Phillips et al. (2007) provided additional evidence, which supported benefits of higher daily protein consumption; in several studies, the higher the protein intake, the higher the peak bone mass was recorded to be. Other studies indicated that higher protein intake and reduced carbohydrate intake helped improve fat free mass (Phillips et al., 2007). Finally, controversy existed that increased UL protein intake would disrupt renal function, and Phillips et al. (2007) noted that such serious side effects were recorded in patients with pre-existing renal dysfunctions. However, the same side effects could not be conclusively applied to individuals with normal kidney function (Phillips et al., 2007). Having considered the positive effects of UL protein consumption, the following will explore if supplementation is a requirement and/or necessary.
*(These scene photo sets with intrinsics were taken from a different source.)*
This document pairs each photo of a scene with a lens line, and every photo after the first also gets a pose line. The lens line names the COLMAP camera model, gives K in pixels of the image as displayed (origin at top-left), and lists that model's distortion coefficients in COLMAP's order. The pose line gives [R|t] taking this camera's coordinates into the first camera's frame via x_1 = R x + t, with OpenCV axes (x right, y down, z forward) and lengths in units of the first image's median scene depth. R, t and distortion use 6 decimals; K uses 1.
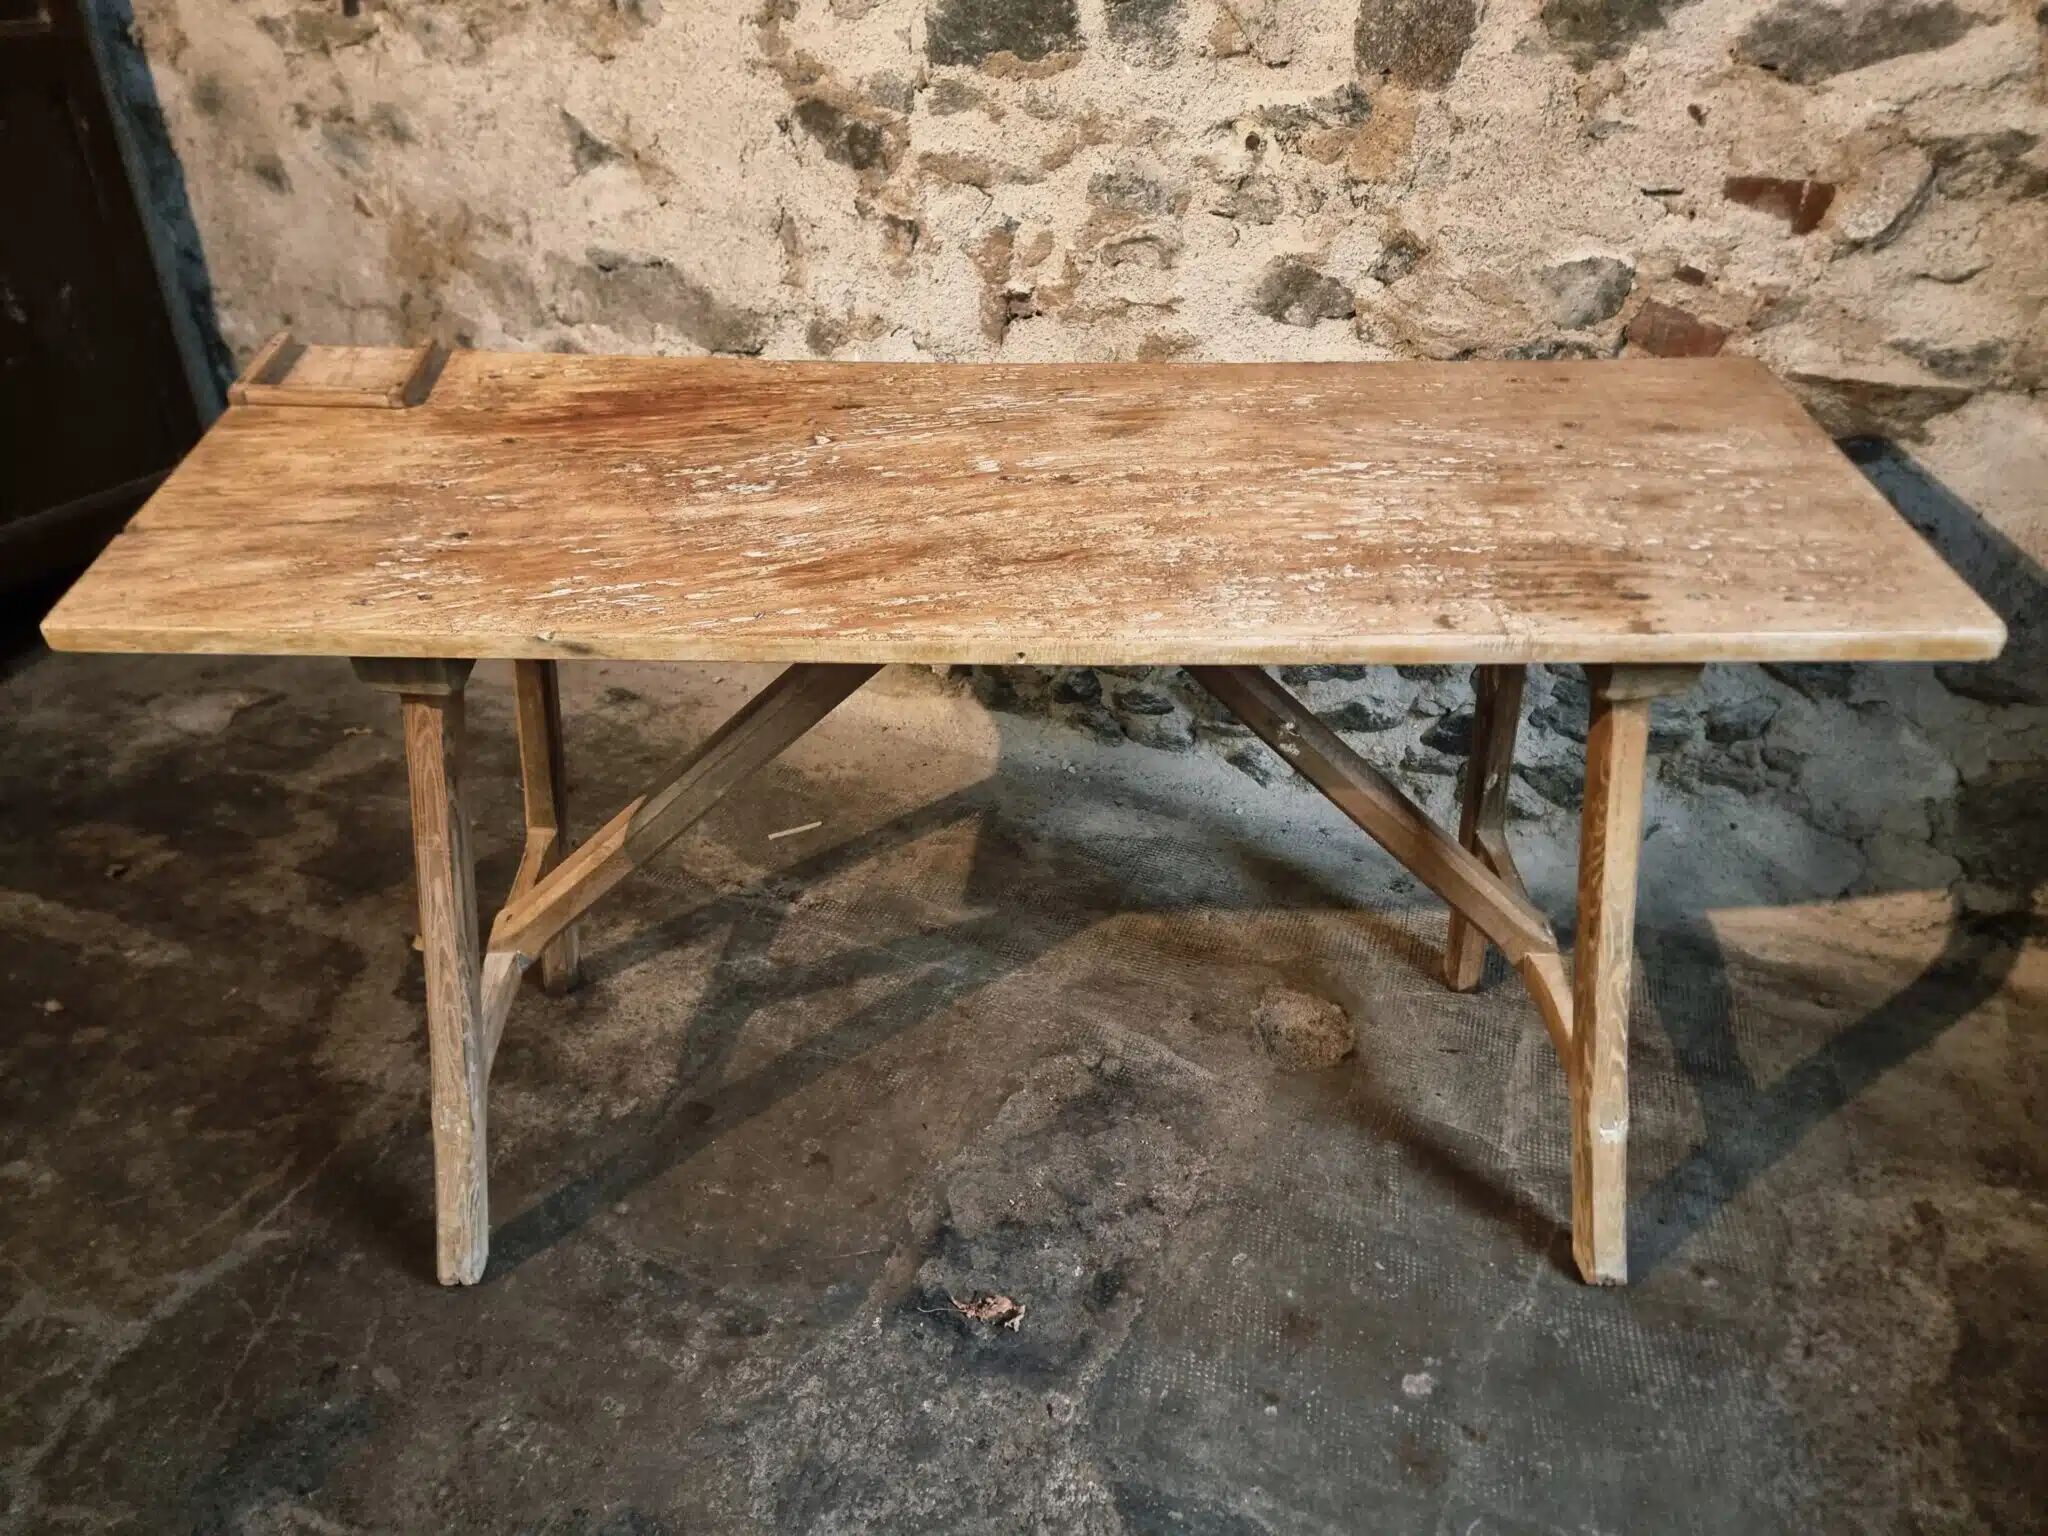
lens RADIAL K [[1446.4, 0, 1017.1], [0, 1446.4, 781.9], [0, 0, 1]] dist [0.062964, -0.048158]
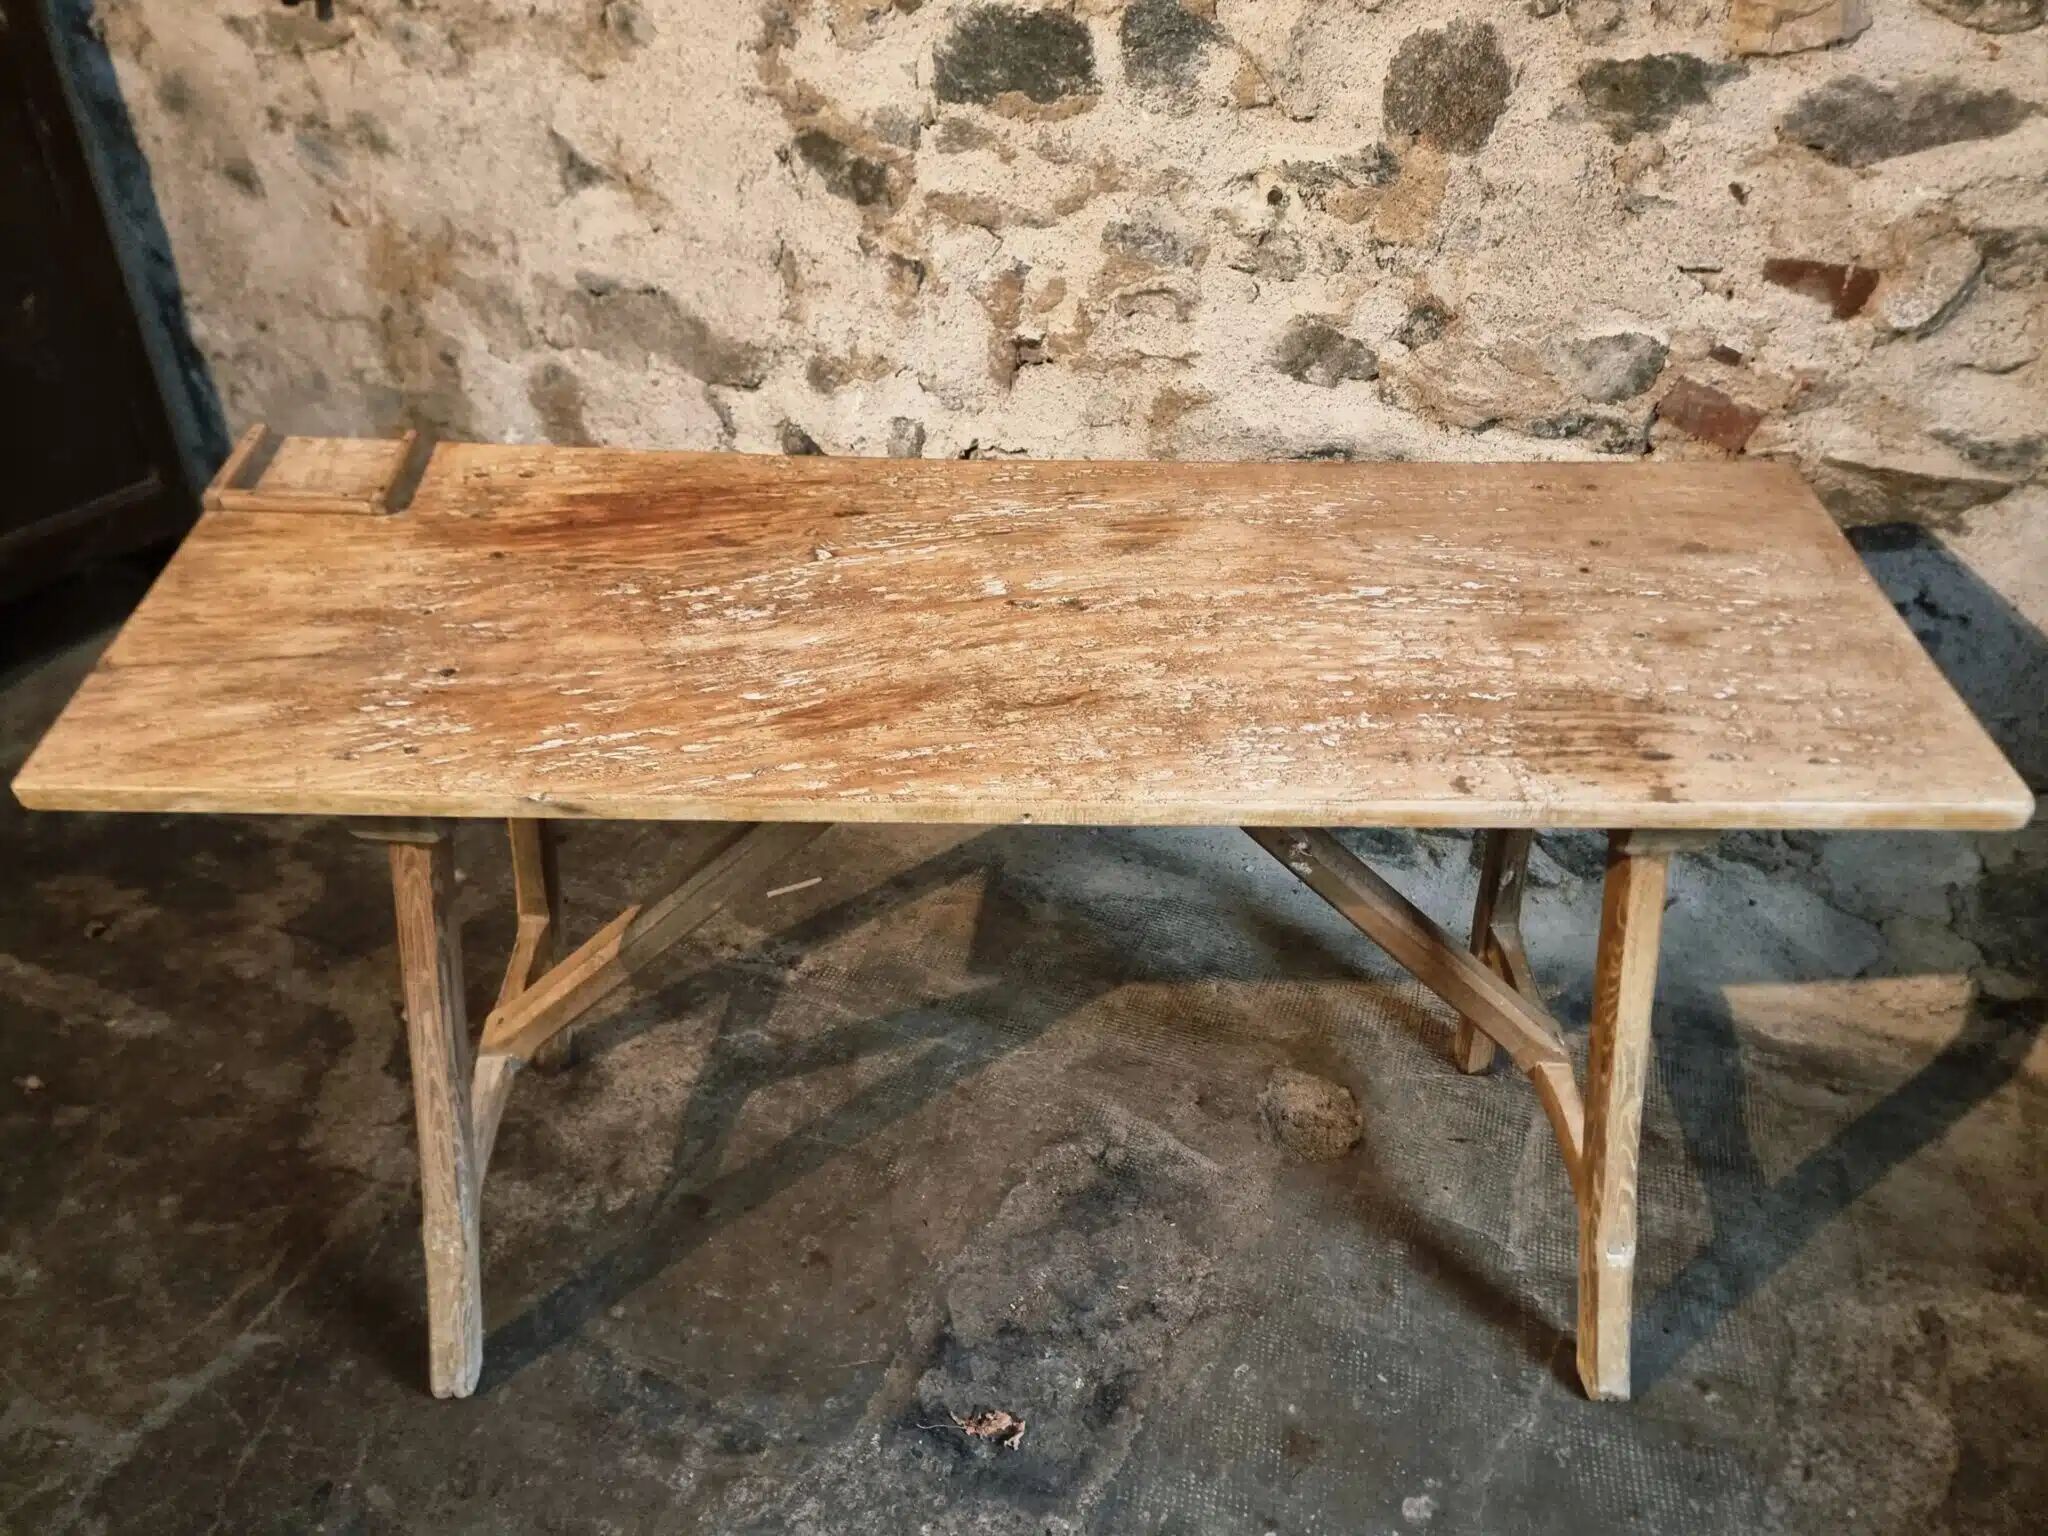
lens RADIAL K [[1486.0, 0, 1035.5], [0, 1486.0, 802.2], [0, 0, 1]] dist [0.059759, -0.043339]
pose [[0.999924, 0.009171, 0.008221, 0.000206], [-0.009590, 0.998578, 0.052447, -0.091336], [-0.007728, -0.052522, 0.998590, 0.001826]]
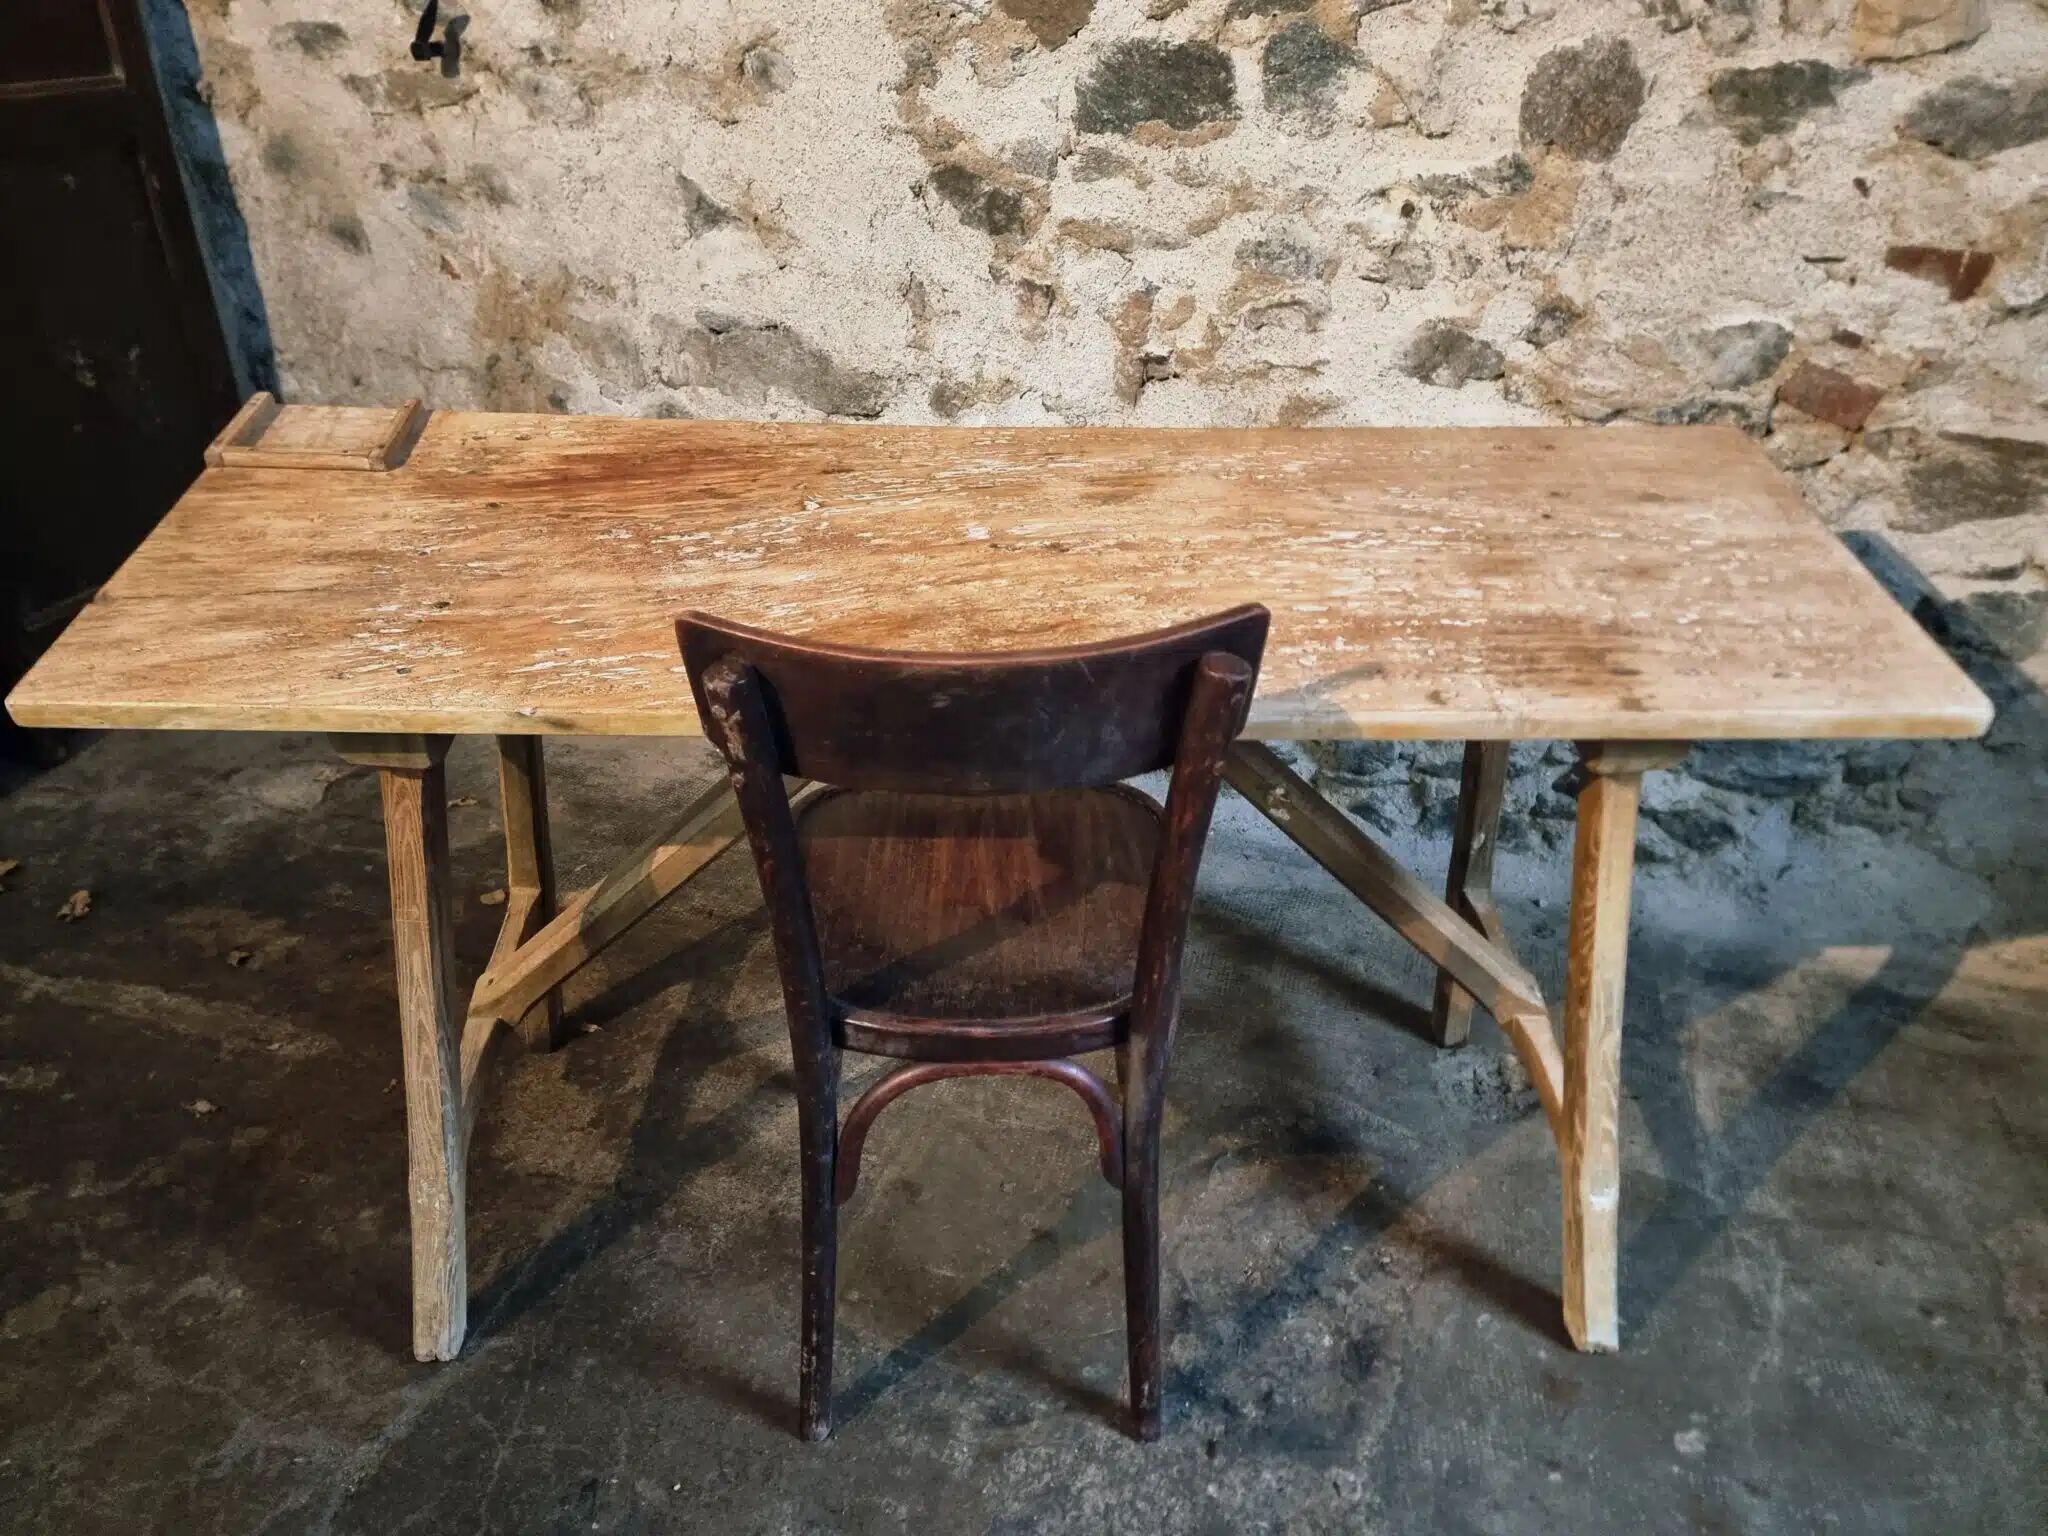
lens RADIAL K [[1428.1, 0, 1032.7], [0, 1428.1, 783.6], [0, 0, 1]] dist [0.076132, -0.061302]
pose [[0.997335, -0.024674, 0.068663, -0.176900], [0.026094, 0.999462, -0.019858, -0.023690], [-0.068136, 0.021597, 0.997442, 0.018607]]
UL protein consumption (i.e., above 1.7g/kg bodyweight) is possible to achieve without the requirement of additional supplementation. For example, a 170 lb male’s protein UL would be at least 129 g protein/day (170 lbs ÷ 2.25 kg) x 1.7 g/kg bodyweight). If the athlete ate four times a day (i.e., approximately 33 g protein/meal) meeting requirements could be achieved. However, there remains one caveat; immediately after intense exercise (i.e., heavy resistance exercise) the body is highly sensitive to protein consumption, offering a “window” that allows maximal absorption and usage of amino acids from protein (Phillips et al., 2007). The authors based their research on protein supplementation, however, and not through whole foods (Phillips et al., 2007). Thus, it may be equally possible to achieve the same effects through consumption of animal meats, eggs, dairy etc. However, an argument could be made that protein supplementation may provide convenience and ease of use.

Evidence suggests that protein consumption above ULs does not necessarily have deleterious effects on human health and performance. Indeed, Phillips et al. (2007) provided several examples, covered in previous sections, that higher protein consumption could improve biomarkers and performance tests, especially during endurance and strength-based exercise/sports. In conclusion, slightly higher ULs of protein may have a relevant place in athletic populations, that when applied judiciously, better matches nutritional plans to the athletes’ needs.

References

Phillips, S.M., Moore, D.R., & Tang, J.E. (2007). A critical examination of dietary protein requirements, benefits, and excesses in athletes. International Journal of Sport Nutrition and Exercise Metabolism, 17, 58-76.